Search the entries for the word "lines". Copy each line in which it is found.

━━━━━ DATA

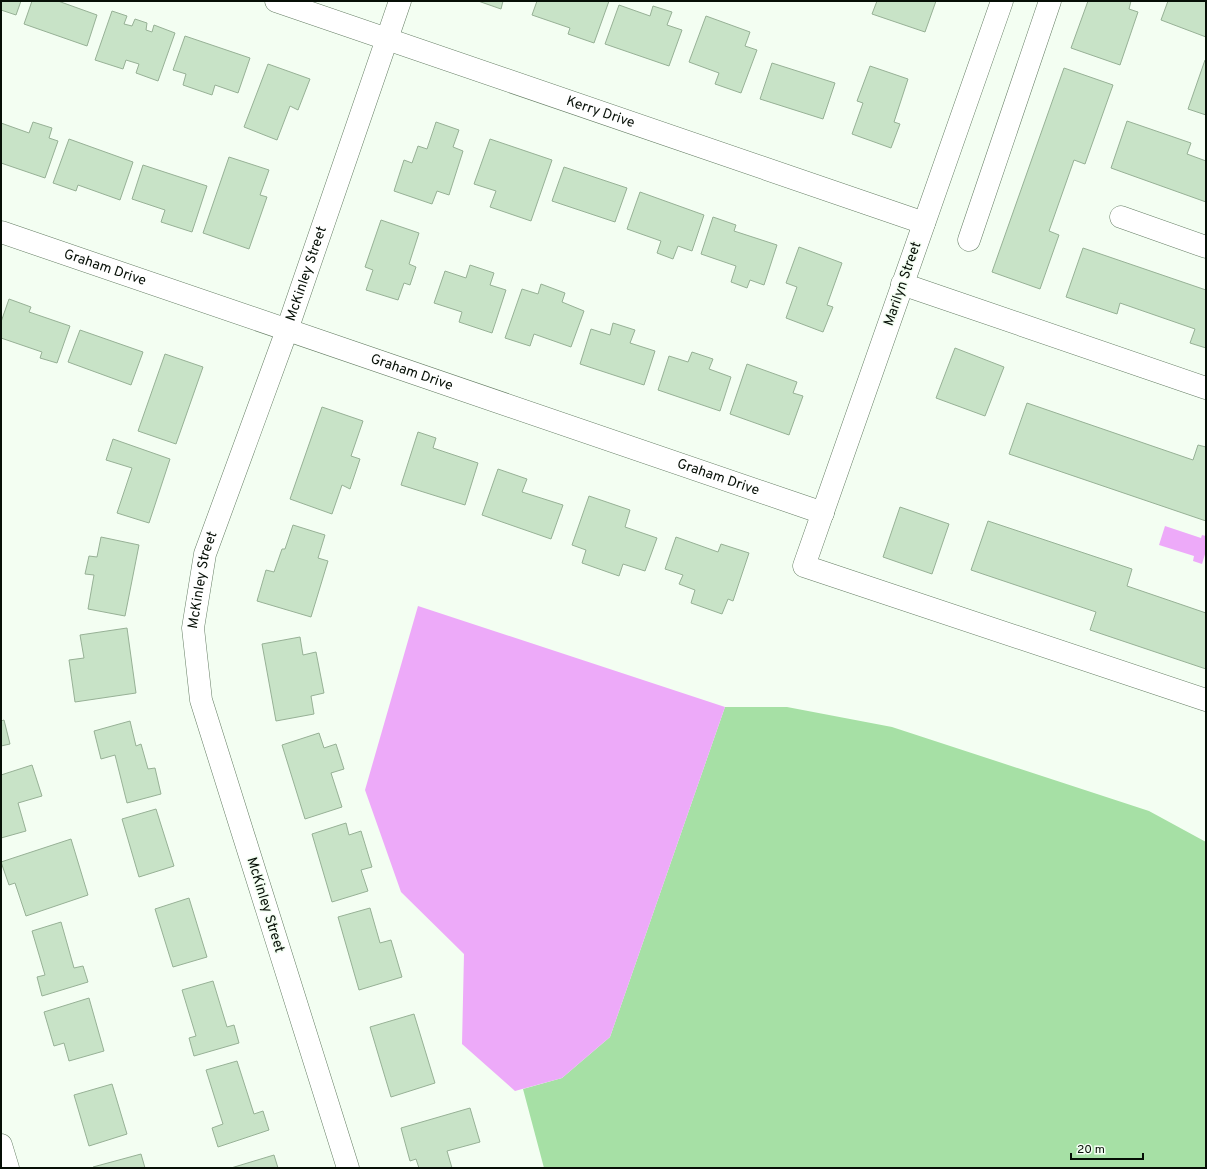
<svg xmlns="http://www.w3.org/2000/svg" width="1207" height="1169" font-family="Overpass,sans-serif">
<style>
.green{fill:#a6e0a5}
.water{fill:#edaaf9}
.building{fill:#c8e3c7;stroke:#97b196}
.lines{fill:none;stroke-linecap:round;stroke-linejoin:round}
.street-casing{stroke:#657d64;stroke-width:23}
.secondary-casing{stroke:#657d64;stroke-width:23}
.street{stroke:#fff;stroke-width:22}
.secondary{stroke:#fff;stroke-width:22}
.labels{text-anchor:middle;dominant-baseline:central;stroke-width:3;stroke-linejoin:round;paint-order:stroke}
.street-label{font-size:14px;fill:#060f06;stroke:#f3fef2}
</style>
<rect width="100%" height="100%" fill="#f3fef2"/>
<path class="green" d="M725,707h62l105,20 257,84 57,31v326h-662l-21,-79 39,-11 48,-41z"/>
<g class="water">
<path d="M1165,526l36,12 1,-3 4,1v15l-4,13 -9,-3 1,-5 -35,-11z"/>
<path d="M418,606l307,101 -115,330 -48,41 -47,13 -53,-47 2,-90 -63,-62 -36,-102z"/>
</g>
<g class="building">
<path d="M1,1h20l-5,14 -15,-5z"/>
<path d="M32,1h26l39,14 -10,31 -63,-22z"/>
<path d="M478,1h25l-2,8z"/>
<path d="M537,1h72l-15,42 -26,-9 2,-6 -38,-13z"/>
<path d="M877,1h59l-11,31 -53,-18z"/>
<path d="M1088,1h43l-2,8 9,3 -18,53 -49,-17z"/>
<path d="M1168,1h38v36l-45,-17z"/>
<path d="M619,5l31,11 3,-10 19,6 -5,13 15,5 -13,36 -64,-22z"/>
<path d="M112,11l15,5 -3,8 8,2 3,-7 12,4 -1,7 6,2 2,-7 21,8 -17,48 -22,-8 3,-9 -13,-4 -3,9 -28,-9z"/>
<path d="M706,16l44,16 -5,14 12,4 -16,43 -26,-9 4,-11 -30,-11z"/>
<path d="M185,36l65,22 -12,35 -23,-8 -3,10 -29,-10 3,-11 -13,-4z"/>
<path d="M1205,60h1v55l-18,-6z"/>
<path d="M772,63l63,20 -12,36 -63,-20z"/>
<path d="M268,64l42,15 -12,31 -8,-4 -13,34 -33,-13z"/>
<path d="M870,66l38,13 -14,43 6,2 -9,24 -39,-14 11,-31 -6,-2z"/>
<path d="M1064,68l49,17 -28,79 -11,-4 -25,71 10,4 -19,54 -48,-17z"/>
<path d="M1127,121l64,22 -4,11 19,7v41l-95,-34z"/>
<path d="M33,122l19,6 -3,10 9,3 -13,37 -44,-15v-40l28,10z"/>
<path d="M436,122l23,8 -6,17 10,4 -14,44 -12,-4 -5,13 -38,-13 10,-31 8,3 6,-17 9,3z"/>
<path d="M69,139l64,23 -13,38 -42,-15 -2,6 -23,-8z"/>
<path d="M490,139l62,21 -21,61 -41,-14 6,-16 -22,-7z"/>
<path d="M229,157l40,13 -9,25 7,2 -18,52 -46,-16z"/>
<path d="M143,165l64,21 -15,46 -31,-10 4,-12 -33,-11z"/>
<path d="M564,167l63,21 -12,34 -63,-21z"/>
<path d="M640,192l64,23 -12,36 -14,-5 -5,13 -16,-6 4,-12 -34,-12z"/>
<path d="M713,217l23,8 -2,6 43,14 -13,40 -14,-5 -3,8 -16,-6 5,-16 -35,-12z"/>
<path d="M381,220l38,13 -10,31 7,3 -6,18 -6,-2 -6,17 -32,-10 7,-20 -8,-3z"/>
<path d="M799,247l43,16 -15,42 6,2 -10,25 -37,-14 11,-31 -11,-4z"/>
<path d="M1083,248l123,42v58l-16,-5 5,-14 -75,-26 -3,11 -51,-17z"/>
<path d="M470,265l24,8 -4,12 16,5 -14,43 -33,-11 3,-10 -28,-9 11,-32 21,7z"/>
<path d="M541,284l24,9 -3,9 22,9 -13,36 -37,-13 -4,12 -25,-8 17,-49 16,5z"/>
<path d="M9,299l22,8 -2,5 41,14 -13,37 -17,-5 2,-6 -41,-14v-16z"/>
<path d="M613,323l22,7 -5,13 25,8 -11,34 -64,-21 11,-35 19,6z"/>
<path d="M80,330l63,22 -12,33 -63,-23z"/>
<path d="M955,348l49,19 -19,49 -49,-18z"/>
<path d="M692,352l21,7 -4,10 22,8 -11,34 -62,-21 11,-34 19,6z"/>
<path d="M165,354l38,13 -27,77 -38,-13z"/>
<path d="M747,364l50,18 -4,11 10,3 -14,39 -59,-21z"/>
<path d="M1027,403l166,57 5,-15 8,2v74l-197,-67z"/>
<path d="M322,407l41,14 -12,35 9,3 -10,30 -8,-4 -10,29 -42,-15z"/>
<path d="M418,432l18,6 -3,10 45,15 -13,42 -64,-20z"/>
<path d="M113,439l57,20 -21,64 -32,-10 15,-45 -26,-8z"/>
<path d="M498,469l29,10 -5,13 41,13 -12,34 -69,-24z"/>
<path d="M589,496l41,14 -5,17 32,11 -12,33 -22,-7 -4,12 -37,-13 4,-13 -14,-5z"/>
<path d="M900,507l49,17 -17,50 -49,-17z"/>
<path d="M988,521l144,48 -5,17 79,27v56l-116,-39 6,-18 -125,-42z"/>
<path d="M293,525l32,10 -7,23 10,3 -17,56 -54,-16 9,-31 8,2 8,-23h3z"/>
<path d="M101,537l38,8 -14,71 -37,-7 6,-34 -9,-1 4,-18 8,1z"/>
<path d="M676,537l42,15 3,-8 28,9 -16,48 -5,-2 -6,15 -31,-11 4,-13 -16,-6 4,-9 -18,-6z"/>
<path d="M127,628l9,65 -61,9 -6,-42 15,-2 -4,-23z"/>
<path d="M300,637l3,18 13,-3 8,41 -13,3 3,18 -38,7 -14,-77z"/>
<path d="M4,720l6,24 -9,2v-25z"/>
<path d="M130,721l6,25 5,-2 7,25 7,-1 6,26 -34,9 -12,-48 -14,4 -7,-28z"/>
<path d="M319,733l5,15 12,-4 8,25 -13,4 11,34 -37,12 -23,-74z"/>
<path d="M32,765l10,31 -24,7 8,28 -25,7v-63z"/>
<path d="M156,809l18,57 -35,11 -17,-58z"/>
<path d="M346,823l3,12 12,-4 11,36 -11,3 7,21 -36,11 -20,-68z"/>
<path d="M71,839l17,56 -62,21 -11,-33 -6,2 -8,-23z"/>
<path d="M189,898l18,59 -34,10 -18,-58z"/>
<path d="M370,908l10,35 11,-3 11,37 -43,13 -21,-73z"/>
<path d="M61,922l13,46 9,-2 5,16 -46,14 -5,-19 8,-2 -13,-44z"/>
<path d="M213,981l14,46 7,-2 5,18 -45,13 -5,-18 7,-2 -14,-46z"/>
<path d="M89,998l15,53 -35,10 -5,-18 -10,3 -10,-34z"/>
<path d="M414,1014l21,69 -44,14 -21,-70z"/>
<path d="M237,1061l17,53 9,-3 6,19 -51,17 -6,-19 11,-4 -17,-54z"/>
<path d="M112,1084l15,50 -38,12 -15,-51z"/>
<path d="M470,1108l10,34 -33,9 5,17h-33l-3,-9 -6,2 -9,-33z"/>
<path d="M141,1154l4,14h-52v-1z"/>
<path d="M274,1155l4,13h-47z"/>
</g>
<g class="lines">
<defs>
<g id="street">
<path id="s1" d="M276,1l648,222"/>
<path d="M1002,1l-198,565 402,134"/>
<path d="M1121,217l85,30"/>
<path id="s2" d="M1,232l822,281"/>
<path d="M969,240l81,-239"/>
<path d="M902,284l304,104"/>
<path id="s3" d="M348,1168l-147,-468 -8,-72 12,-74 82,-224 113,-329"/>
</g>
<path id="secondary" d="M1,1145l7,23"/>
</defs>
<use href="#street" class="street-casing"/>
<use href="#secondary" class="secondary-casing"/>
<use href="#street" class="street"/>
<use href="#secondary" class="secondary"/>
</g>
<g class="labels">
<g class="street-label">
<text stroke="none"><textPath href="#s1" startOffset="343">Kerry Drive</textPath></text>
<text stroke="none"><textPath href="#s2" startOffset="110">Graham Drive</textPath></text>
<text stroke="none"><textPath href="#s3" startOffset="936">McKinley Street</textPath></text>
<text transform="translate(903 284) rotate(-71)">Marilyn Street</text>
<text stroke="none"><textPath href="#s2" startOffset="434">Graham Drive</textPath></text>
<text stroke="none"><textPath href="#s2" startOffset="758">Graham Drive</textPath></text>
<text stroke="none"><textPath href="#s3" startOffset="612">McKinley Street</textPath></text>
<text transform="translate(265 905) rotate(73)">McKinley Street</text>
</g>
</g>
<rect width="1207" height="1169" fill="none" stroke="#060f06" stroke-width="4"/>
<path d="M1071 1153v6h72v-6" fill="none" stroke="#060f06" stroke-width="2"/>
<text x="1077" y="1153" font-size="12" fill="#060f06" stroke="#f3fef2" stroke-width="3" paint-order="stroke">20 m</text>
</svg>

━━━━━━━━━━

#### [SOLUTION FOR THIS PROBLEM]
.lines{fill:none;stroke-linecap:round;stroke-linejoin:round}
<g class="lines">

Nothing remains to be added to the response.